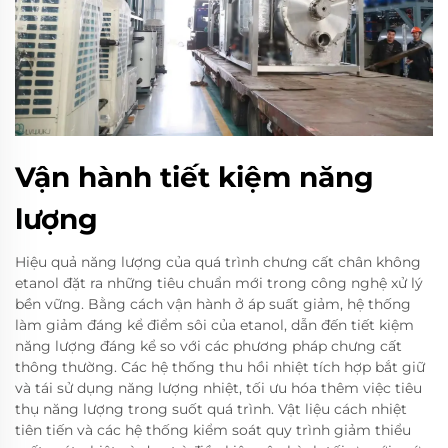
Vận hành tiết kiệm năng
lượng
Hiệu quả năng lượng của quá trình chưng cất chân không
etanol đặt ra những tiêu chuẩn mới trong công nghệ xử lý
bền vững. Bằng cách vận hành ở áp suất giảm, hệ thống
làm giảm đáng kể điểm sôi của etanol, dẫn đến tiết kiệm
năng lượng đáng kể so với các phương pháp chưng cất
thông thường. Các hệ thống thu hồi nhiệt tích hợp bắt giữ
và tái sử dụng năng lượng nhiệt, tối ưu hóa thêm việc tiêu
thụ năng lượng trong suốt quá trình. Vật liệu cách nhiệt
tiên tiến và các hệ thống kiểm soát quy trình giảm thiểu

**WHAT THIS TASK INVOLVES**. Leave the pictures out and print the whole listing precisely.

**RESPONSE TO THE TASK**.
Vận hành tiết kiệm năng
lượng
Hiệu quả năng lượng của quá trình chưng cất chân không
etanol đặt ra những tiêu chuẩn mới trong công nghệ xử lý
bền vững. Bằng cách vận hành ở áp suất giảm, hệ thống
làm giảm đáng kể điểm sôi của etanol, dẫn đến tiết kiệm
năng lượng đáng kể so với các phương pháp chưng cất
thông thường. Các hệ thống thu hồi nhiệt tích hợp bắt giữ
và tái sử dụng năng lượng nhiệt, tối ưu hóa thêm việc tiêu
thụ năng lượng trong suốt quá trình. Vật liệu cách nhiệt
tiên tiến và các hệ thống kiểm soát quy trình giảm thiểu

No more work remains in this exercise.